I tend to have a bigger desire to write when I don’t have time to write. I don’t know if you feel that way. I trick myself into note taking, which is not writing.
I don’t know. But you’re making me realize that as soon as you have an idea, you’ve got to have a proper writing day, because notes, as you know, are a pale alternative. They sustain the illusion that there’s a possibility there, waiting for you, but it’s a hologram until you try to write it.
Boris Fishman recommends:
Give Me Liberty. It is twice the film that Anora was. (Interestingly, Darya Ekamasova was in Give Me Liberty, too.)
Finland. I just took my daughter there to learn how to skate on the wild ice I never learned to skate on as a boy in Soviet Belarus.
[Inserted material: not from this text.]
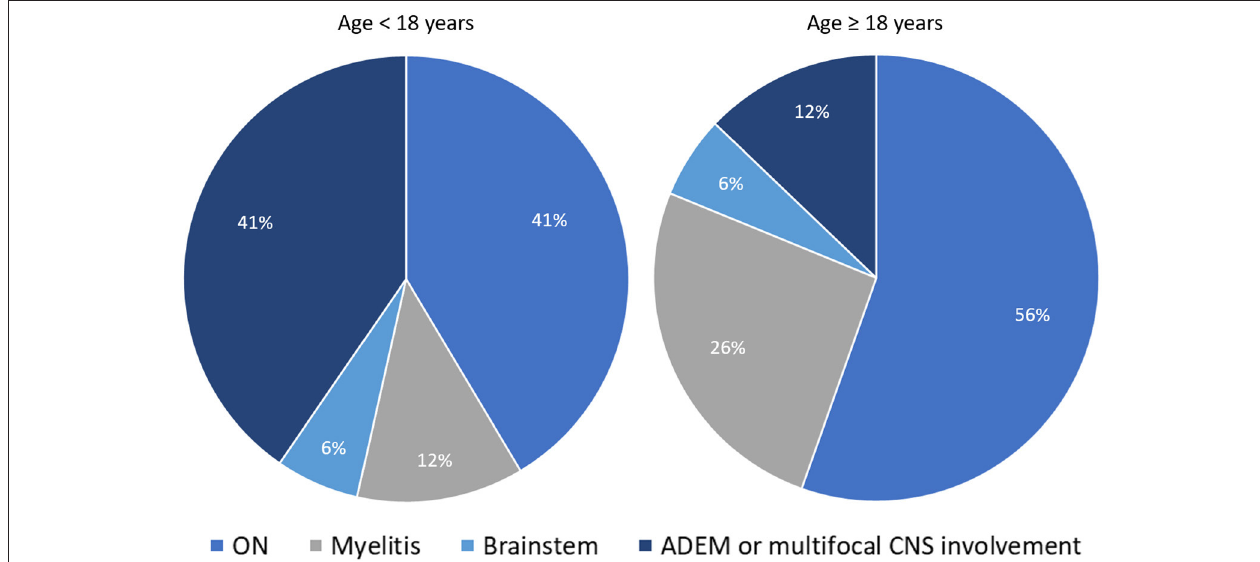
FIGURE 1 | Distribution of different disease phenotypes at MOGAD presentation stratified by age. The two pie-charts show the relative frequency of different disease phenotypes at MOGAD onset in patients below 18 years of age and older: ON (optic neuritis, unilateral or bilateral); myelitis; brainstem syndromes; ADEM (acute disseminated encephalomyelitis), or multifocal central nervous system involvement without encephalopathy. Note that the frequency of ADEM is significantly higher in younger patients. The reported frequencies are abstracted from Cobo-Calvo et al.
Maybe it was the silencing effects of winter and jet-lag, but I experienced a profound quietness that, considering the noise in America, felt like a miracle. I think it was the quietness of things working as they should, and people largely getting along. Finns are always called the happiest people on earth, but I think it’s actually that they’re the most secure-feeling.
Wine. There’s a lot of anti-alcohol talk now, and to each his own, but for me, the aroma and taste of well-made wine can turn into mind travel.
Dancing to electronic music. For me, progressive house rather than EDM, but otherwise, it is the cure for all ills.
The French spy series “The Bureau.” Very instructive about the degree of ethical and geopolitical complexity a European viewer can be counted on to withstand, versus an American.